By Radhika Viswanathan
Brooklyn College students are typically unfazed at the sight of large production trucks and trailers parked on Bedford Avenue, or signs that display another school’s name hanging from the banners on the campus quad.
From 9 am to 3 pm on Thursday, Dec. 7, trucks, a film crew, and “George Mason University” signs were brought to the campus courtesy of The Americans, a television show on FX. While students were happy that it would bring visibility—and presumably money—to the Brooklyn College campus, they also felt inconvenienced by the production staff preventing them from walking across the East Quad.
The show takes place in 1980’s Washington D.C., during the Reagan administration and the end of the Cold War, but it’s filmed in New York City. Brooklyn College’s campus was used for scenes that took place at George Mason University in Fairfax, Virginia.
“When we look for locations, we have to find places in the city that look more suburban,” said one of the production assistants, who asked not to be named. “So since this scene is taking place at a university, we had to find a college campus that’s pretty, with open space.”
In order for a company to obtain permission to film on campus, they must coordinate with an administrative events specialist. These requests are then reviewed and approved by a group of senior campus administrative members, which include the senior vice president for finance and administration, the chief of public safety, the assistant vice president of facilities, the dean of student affairs, and the assistant vice president of communications and marketing.
According to a spokesperson for the Office of Communications & Marketing, the money the college gets for being a film location goes into the Auxiliary Enterprise Corporation Fund. “[The Fund] is used to support various campus initiatives,” the spokesperson said. “For example, auxiliary enterprise funds were used to pay for the 2017 commencement ceremonies at Barclay’s Center.”
Giselle Thomas was trying to access the Bedford Avenue entrance into Boylan Hall when a production assistant redirected her. “Now I have to walk outside all the way around to enter Boylan,” said Thomas, who is a high school student at the Brooklyn College Academy. “It just sucks because I’m already running late to class.”
Because students did not receive an email or any other correspondence from the college notifying them of the filming, they were not able to ensure they could plan around this inconvenience and come earlier to campus.

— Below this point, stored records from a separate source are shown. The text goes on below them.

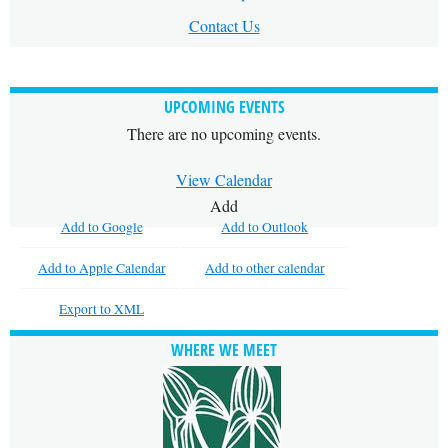
Contact Us
UPCOMING EVENTS
There are no upcoming events.
View Calendar
Add
Add to Google
Add to Outlook
Add to Apple Calendar
Add to other calendar
Export to XML
WHERE WE MEET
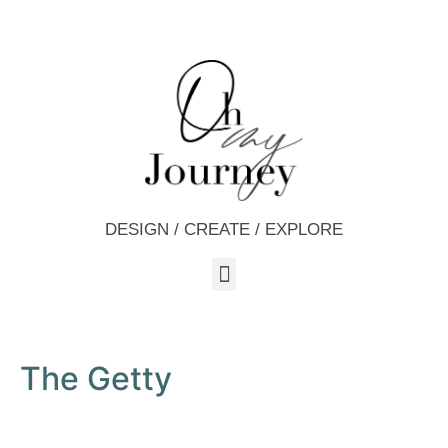
DESIGN / CREATE / EXPLORE
The Getty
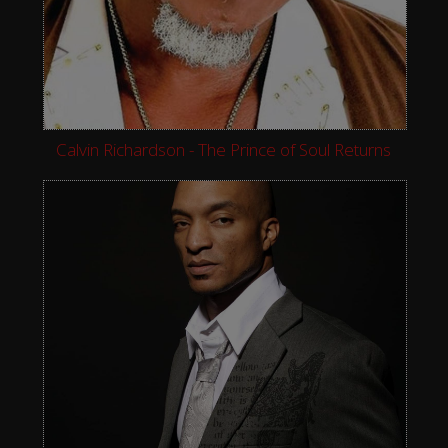
Calvin Richardson - The Prince of Soul Returns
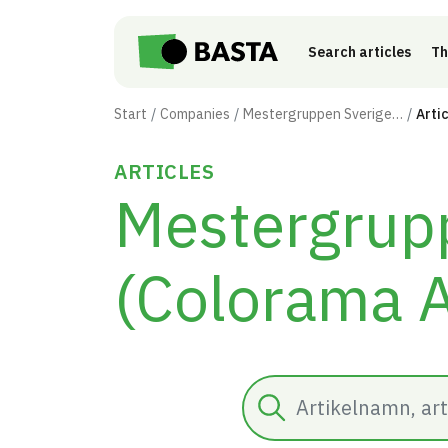
Skip to main content
Search articles
Th
Start
Companies
Mestergruppen Sverige AB (Colorama AB)
Arti
ARTICLES
Mestergrup
(Colorama 
Search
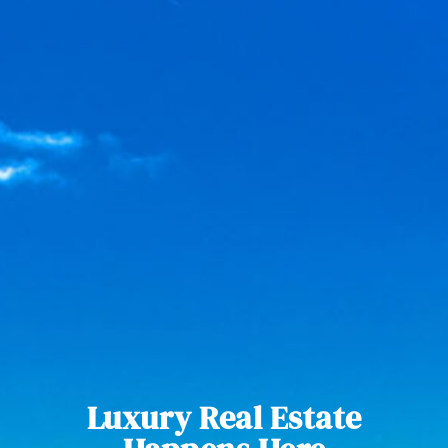
Luxury Real Estate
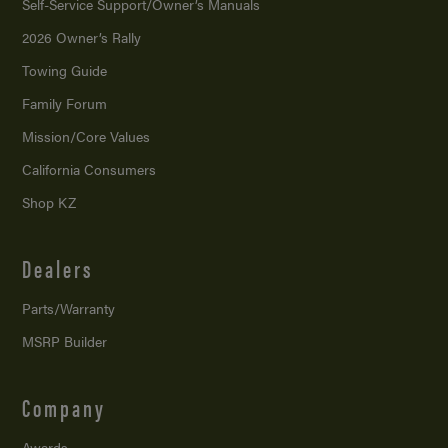
Self-Service Support/
Owner’s Manuals
2026 Owner’s Rally
Towing Guide
Family Forum
Mission/
Core Values
California Consumers
Shop KZ
Dealers
Parts/Warranty
MSRP Builder
Company
Awards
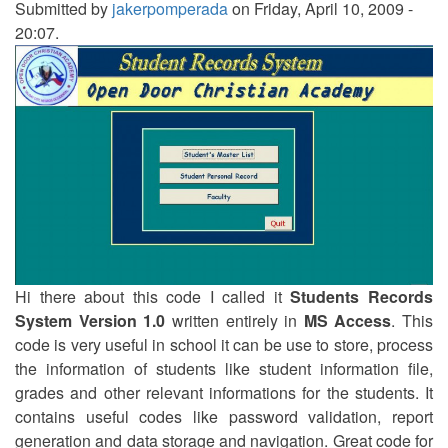
Submitted by
jakerpomperada
on Friday, April 10, 2009 -
20:07.
Hi there about this code I called it
Students Records
System Version 1.0
written entirely in
MS Access
. This
code is very useful in school it can be use to store, process
the information of students like student information file,
grades and other relevant informations for the students. It
contains useful codes like password validation, report
generation and data storage and navigation. Great code for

“It’s just that we’re students, it’s finals, we pay to be here and campus is students’ home away from home,” said Brooklyn College student Chloe Combs. “And right now we have some random film crew telling us where and when we can walk into buildings for our classes.”
A majority of the inconvenience for students was due to the fact that the trucks and trailers were blocking parking spaces. “This morning, I actually woke up early to study and get some work done before heading to class,” Brooklyn College student Bryan K. said. “But because it took me so long to find parking with all the film trucks and catering trucks, I wasn’t able to do so.”
Parking by the college is already a challenge, even without the extra vehicles lining the streets. However, because film companies request parking spaces through the Mayor’s Office, Brooklyn College does not have jurisdiction to keep spaces free for student parking.
The production assistants were generally sympathetic towards the students. “Most students do listen when I tell them they can’t walk through,” one said. “But y’all are doing finals and some people are like crazed, running to classes, so I understand that it’s an inconvenience to be diverted.”
Many students were wondering why they couldn’t simply walk across in the background during filming, essentially playing the roles of extras. After all, the set is supposed to be a typical college campus. As Brooklyn College student Michal Slowik posted in the “BC: In the Know 2” Facebook group, “They’re importing college students from other colleges across the country to act as college students while preventing us from going about our day on our college campus.”
However, according to another production assistant, the extras are not only paid, but also dressed in specific period clothing in accordance with the T.V. show’s setting. Therefore, they were required to keep a tight control on who was in the background during filming.
But in typical Brooklyn College fashion, not all students were willing to take these orders lying down. “I actually walked right through one of their ‘guards’ and she yelled. ‘Hey you can’t go there!’ and I’m like ‘I just did,’” Slowik posted, yielding several “laughing” reactions.
At the end of the day, the filming was merely a minor inconvenience for students, most of whom were happy that their campus would be on the T.V. screen. “I think it’s great for the school,” Bryan K. said. “That we get to show off the aesthetic value of our campus.”
“In retrospect, it doesn’t really bother me,” said Combs a few hours after the film crew had left campus. “I just wish I had been notified.”
“Depending on the nature of the shoot, we notify the parties involved,” the Brooklyn College spokesperson said. “As we schedule bigger and more complex shoots, we are determining the best method to notify the campus community.”